Why in the field theory, particle's motion is described by 0+1 dimensional field theory?

Question

I started reading the lecture notes on Path integral formulation by Ashoke Das. At the very first page of the introduction chapter, he says that - "a theory describing the motion of a particle can be regarded as a special case, namely, we can think of such a theory as a $(0+1)$ dimensional field theory".

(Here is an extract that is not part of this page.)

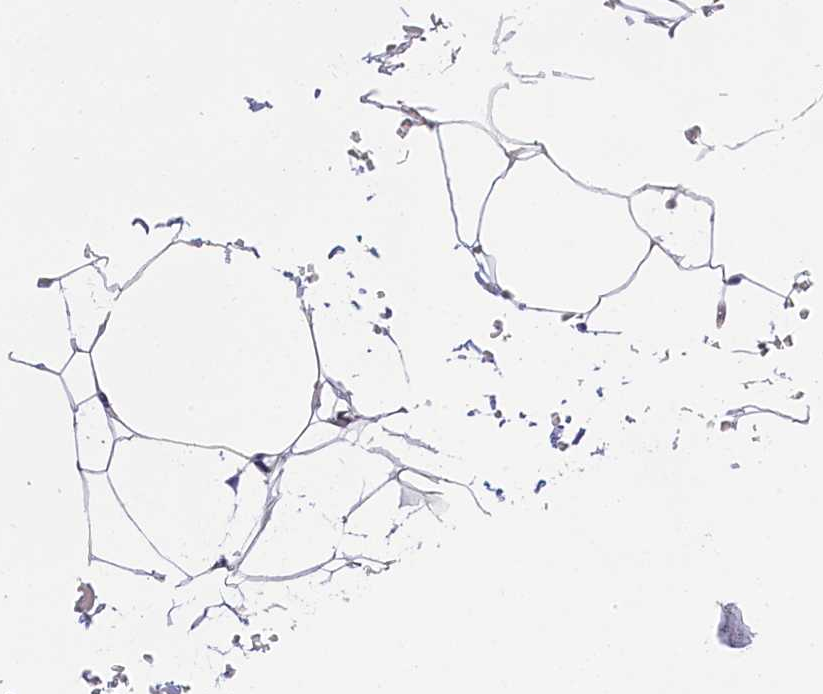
{"staining": {"intensity": "negative", "quantity": "none", "location": "none"}, "tissue": "adipose tissue", "cell_type": "Adipocytes", "image_type": "normal", "snomed": [{"axis": "morphology", "description": "Normal tissue, NOS"}, {"axis": "topography", "description": "Gallbladder"}, {"axis": "topography", "description": "Peripheral nerve tissue"}], "caption": "The histopathology image reveals no staining of adipocytes in normal adipose tissue.", "gene": "PPP1R13L", "patient": {"sex": "male", "age": 38}}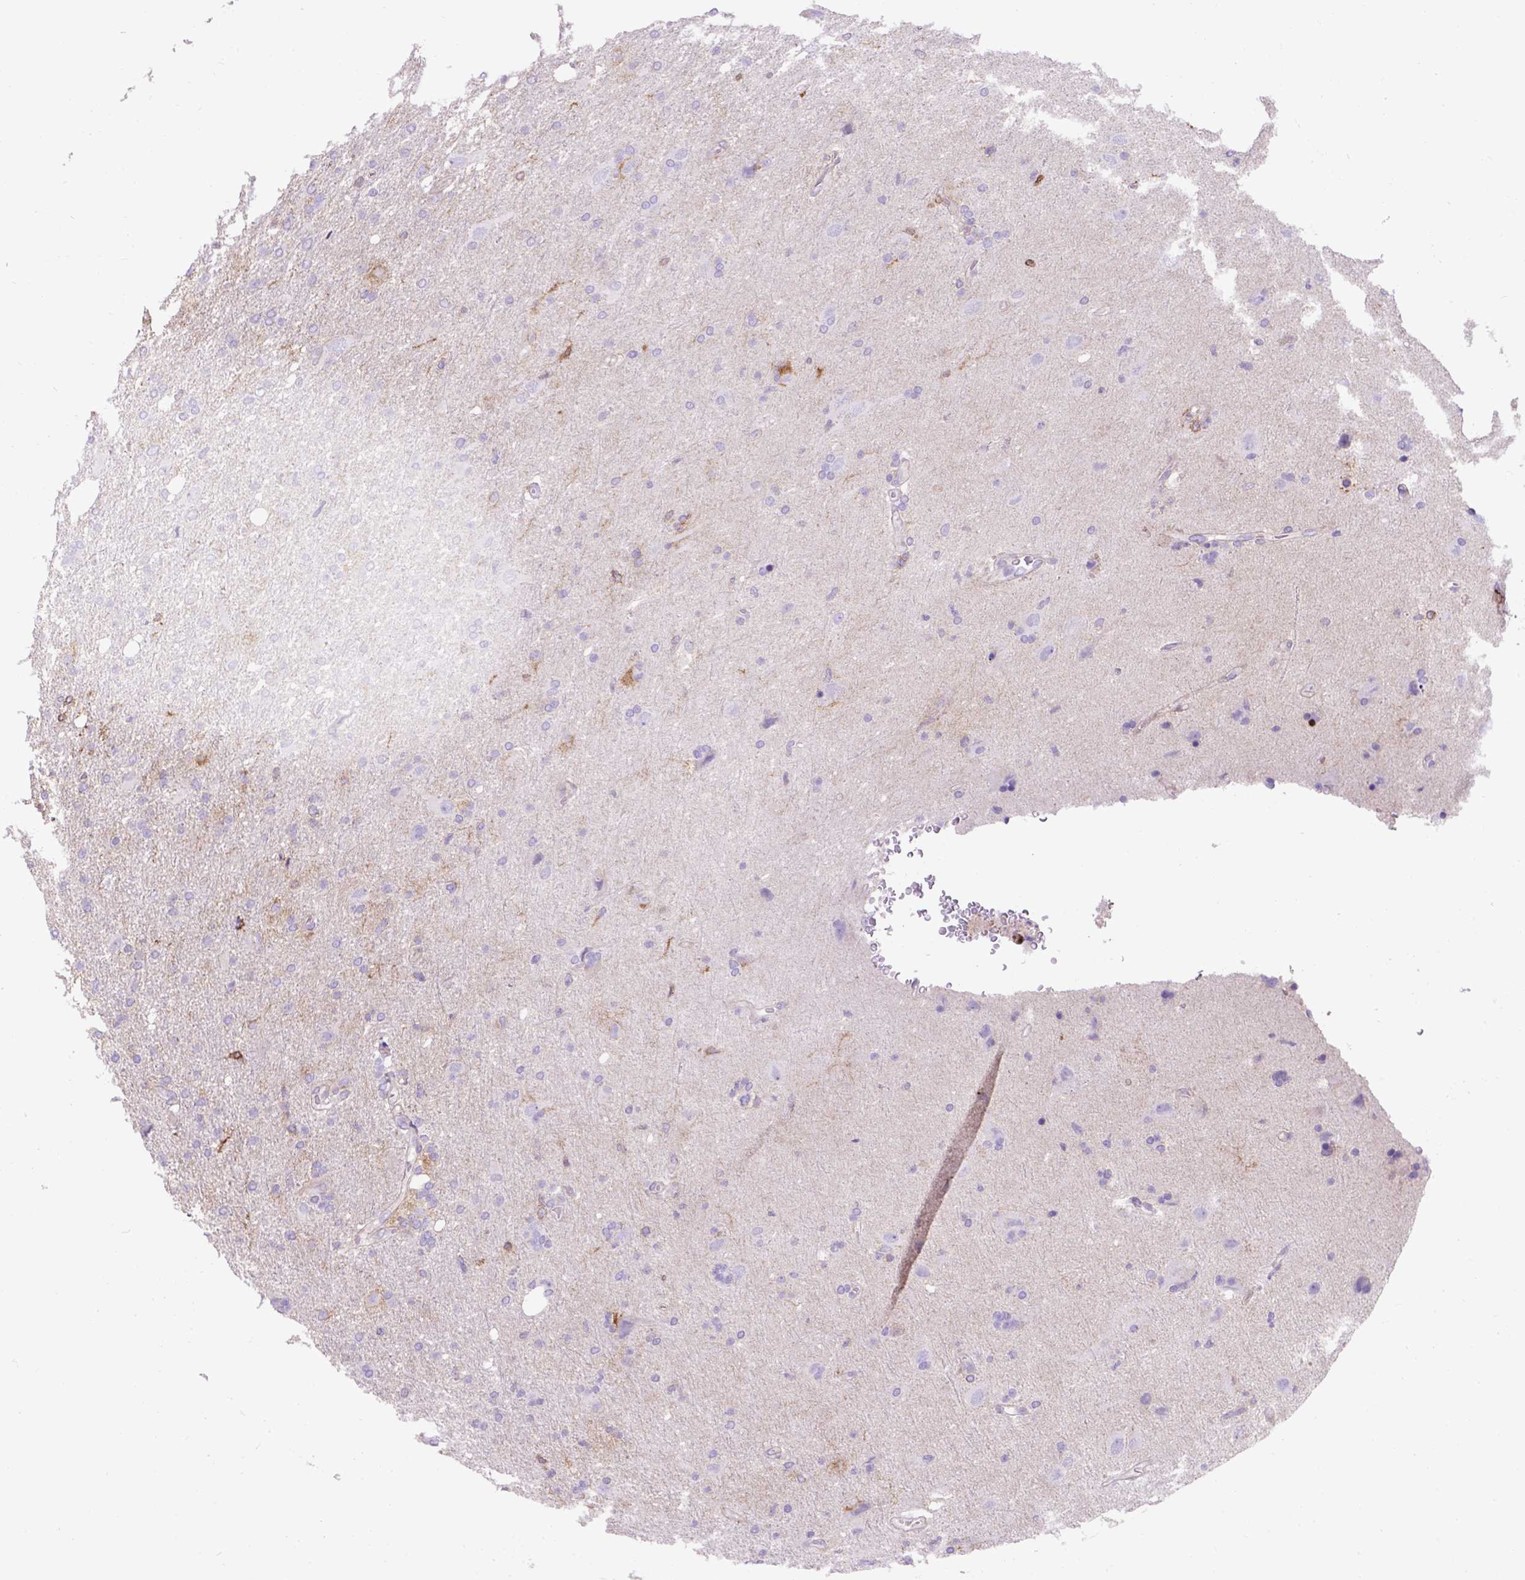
{"staining": {"intensity": "negative", "quantity": "none", "location": "none"}, "tissue": "glioma", "cell_type": "Tumor cells", "image_type": "cancer", "snomed": [{"axis": "morphology", "description": "Glioma, malignant, High grade"}, {"axis": "topography", "description": "Cerebral cortex"}], "caption": "High-grade glioma (malignant) was stained to show a protein in brown. There is no significant positivity in tumor cells.", "gene": "EGFR", "patient": {"sex": "male", "age": 70}}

I don't understand why this is so. Maybe it is a very trivial question but I couldn't find a straightforward answer. I am puzzled by thinking why the time is enough to describe the motion? A particle surely has spatial dimension and can move in a 3-dimensional space as well. In absence of any external potential, a particle moves in a straight-line with constant velocity. This certainly requires a $1+1$ description. Doesn't it?

Answer 1

Field theory in $(0+1)$ dimensions is formally equivalent to particle mechanics. To see why let's first consider a scalar field $\phi$ in $(d+1)$ dimensions: it specifies a field value $\phi(t, x_1,...,x_d)$ for each point $(t, x_1,...,x_d)$ in spacetime. Therefore, the field is a map from spacetime to real numbers:

$$(t, x_1,...,x_d) \rightarrow \phi(t, x_1,...,x_d).$$

On the other hand, the trajectory of a particle in $(d + 1)$ spacetime dimensions gives you a point in space for each time. The trajectory can be viewed as a map

$$t \rightarrow (\phi_1(t), . . . , \phi_d(t)).$$

I used the symbol $\phi_i(t)$ instead of the more common $x_i(t)$ to make more evident the analogy with the field case: the "output" of the "trajectory map" is $d$ real numbers but the "input" space is just the real line, formally a $(0+1)$ spacetime (i.e. only time!).

In short: a collection of $d$ scalar fields $\phi_i$ over $(0+1)$ spacetime is equivalent to the trajectory (or world line) of a particle in $(d+1)$ spacetime.

Note: it is also possible to consider $0+0$ "field theory", but this is another story, see this question.